I don’t mean to sound unduly harsh, but I’ve never heard of a hedge-fund manager whose jobs entails attending to basic human needs (unless you consider having more money as basic human need) or enriching our culture (except through the myriad novels, exposes, and movies made about greedy hedge-fund managers and investment bankers).

They don’t even build the economy. 

Most financiers, corporate lawyers, lobbyists, and management consultants are competing with other financiers, lawyers, lobbyists, and management consultants in zero-sum games that take money out of one set of pockets and put it into another.

They’re paid gigantic amounts because winning these games can generate far bigger sums, while losing them can be extremely costly.

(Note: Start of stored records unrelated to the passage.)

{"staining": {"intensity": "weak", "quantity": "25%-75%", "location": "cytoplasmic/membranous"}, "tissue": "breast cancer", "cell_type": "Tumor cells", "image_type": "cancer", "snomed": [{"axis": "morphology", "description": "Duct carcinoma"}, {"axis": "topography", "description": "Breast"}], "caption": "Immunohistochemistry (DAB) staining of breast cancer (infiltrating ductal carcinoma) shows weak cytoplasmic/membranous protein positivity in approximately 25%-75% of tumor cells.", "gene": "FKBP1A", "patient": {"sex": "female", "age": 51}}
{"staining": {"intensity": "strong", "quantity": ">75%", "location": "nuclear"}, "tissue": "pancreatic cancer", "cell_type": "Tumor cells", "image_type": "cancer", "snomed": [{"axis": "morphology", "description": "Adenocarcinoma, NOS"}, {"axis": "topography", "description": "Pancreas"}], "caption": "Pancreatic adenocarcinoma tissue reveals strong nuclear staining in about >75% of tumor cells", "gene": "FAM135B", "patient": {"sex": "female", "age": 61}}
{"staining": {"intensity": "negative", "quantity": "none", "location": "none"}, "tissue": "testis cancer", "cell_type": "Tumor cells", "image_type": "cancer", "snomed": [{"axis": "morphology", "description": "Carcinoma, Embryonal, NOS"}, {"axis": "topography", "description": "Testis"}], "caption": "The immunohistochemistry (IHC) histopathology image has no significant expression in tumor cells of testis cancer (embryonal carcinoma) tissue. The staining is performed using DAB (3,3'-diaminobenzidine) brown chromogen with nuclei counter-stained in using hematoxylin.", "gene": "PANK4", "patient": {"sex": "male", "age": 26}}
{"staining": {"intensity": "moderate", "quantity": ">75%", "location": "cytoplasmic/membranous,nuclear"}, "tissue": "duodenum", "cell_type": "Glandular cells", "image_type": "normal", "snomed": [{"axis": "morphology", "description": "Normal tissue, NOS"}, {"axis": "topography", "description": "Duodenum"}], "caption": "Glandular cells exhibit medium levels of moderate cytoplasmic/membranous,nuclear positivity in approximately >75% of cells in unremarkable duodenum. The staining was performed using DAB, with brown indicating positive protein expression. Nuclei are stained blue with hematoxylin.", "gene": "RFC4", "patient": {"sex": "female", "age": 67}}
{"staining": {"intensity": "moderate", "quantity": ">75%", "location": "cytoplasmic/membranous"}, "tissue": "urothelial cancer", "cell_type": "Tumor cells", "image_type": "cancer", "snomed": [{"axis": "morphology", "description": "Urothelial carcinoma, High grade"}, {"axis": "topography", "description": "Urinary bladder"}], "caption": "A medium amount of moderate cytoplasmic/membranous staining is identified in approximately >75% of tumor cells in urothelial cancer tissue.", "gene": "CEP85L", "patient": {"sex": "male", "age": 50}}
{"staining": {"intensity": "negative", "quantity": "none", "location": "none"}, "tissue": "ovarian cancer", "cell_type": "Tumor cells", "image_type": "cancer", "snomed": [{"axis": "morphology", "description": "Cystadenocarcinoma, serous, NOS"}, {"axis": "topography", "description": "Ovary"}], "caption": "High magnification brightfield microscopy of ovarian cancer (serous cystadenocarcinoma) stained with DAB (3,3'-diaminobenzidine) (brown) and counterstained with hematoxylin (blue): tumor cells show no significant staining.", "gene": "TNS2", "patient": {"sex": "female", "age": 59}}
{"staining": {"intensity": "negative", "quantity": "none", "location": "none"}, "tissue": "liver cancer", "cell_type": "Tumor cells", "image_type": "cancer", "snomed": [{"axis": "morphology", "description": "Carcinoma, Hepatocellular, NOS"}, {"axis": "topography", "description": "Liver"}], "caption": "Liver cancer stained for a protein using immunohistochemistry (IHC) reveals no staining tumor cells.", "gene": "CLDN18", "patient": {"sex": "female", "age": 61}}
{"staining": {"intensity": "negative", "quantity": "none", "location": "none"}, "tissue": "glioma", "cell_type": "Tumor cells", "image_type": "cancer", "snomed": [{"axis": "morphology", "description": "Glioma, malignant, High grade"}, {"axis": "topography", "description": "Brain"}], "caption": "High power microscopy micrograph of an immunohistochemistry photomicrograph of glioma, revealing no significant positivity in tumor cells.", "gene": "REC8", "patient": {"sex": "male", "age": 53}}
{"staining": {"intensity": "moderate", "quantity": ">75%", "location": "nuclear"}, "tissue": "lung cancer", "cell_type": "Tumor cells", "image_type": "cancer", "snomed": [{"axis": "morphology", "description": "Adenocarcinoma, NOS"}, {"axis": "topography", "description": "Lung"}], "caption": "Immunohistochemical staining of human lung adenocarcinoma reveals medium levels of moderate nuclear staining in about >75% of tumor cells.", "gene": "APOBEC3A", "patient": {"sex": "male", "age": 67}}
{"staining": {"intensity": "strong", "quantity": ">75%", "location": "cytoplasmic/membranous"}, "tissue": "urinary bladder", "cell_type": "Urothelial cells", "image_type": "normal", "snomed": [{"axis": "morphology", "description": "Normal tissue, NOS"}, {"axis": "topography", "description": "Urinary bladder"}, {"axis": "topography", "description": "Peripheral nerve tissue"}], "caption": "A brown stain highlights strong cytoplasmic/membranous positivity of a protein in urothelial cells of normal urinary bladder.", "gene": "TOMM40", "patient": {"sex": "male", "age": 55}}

It’s said that by moving money to where it can make more money, these games make the economy more efficient.

In fact, the games amount to a mammoth waste of societal resources.

They demand ever more cunning innovations but they create no social value. High-frequency traders who win by a thousandth of a second can reap a fortune, but society as a whole is no better off.

Meanwhile, the games consume the energies of loads of talented people who might otherwise be making real contributions to society — if not by tending to human needs or enriching our culture then by curing diseases or devising new technological breakthroughs, or helping solve some of our most intractable social problems.  

Graduates of Ivy League universities are more likely to enter finance and consulting than any other career. 

For example, in 2010 (the most recent date for which we have data) close to 36 percent of Princeton graduates went into finance (down from the pre-financial crisis high of 46 percent in 2006). Add in management consulting, and it was close to 60 percent.

The hefty endowments of such elite institutions are swollen with tax-subsidized donations from wealthy alumni, many of whom are seeking to guarantee their own kids’ admissions so they too can become enormously rich financiers and management consultants.

But I can think of a better way for taxpayers to subsidize occupations with more social merit: Forgive the student debts of graduates who choose social work, child care, elder care, nursing, and teaching.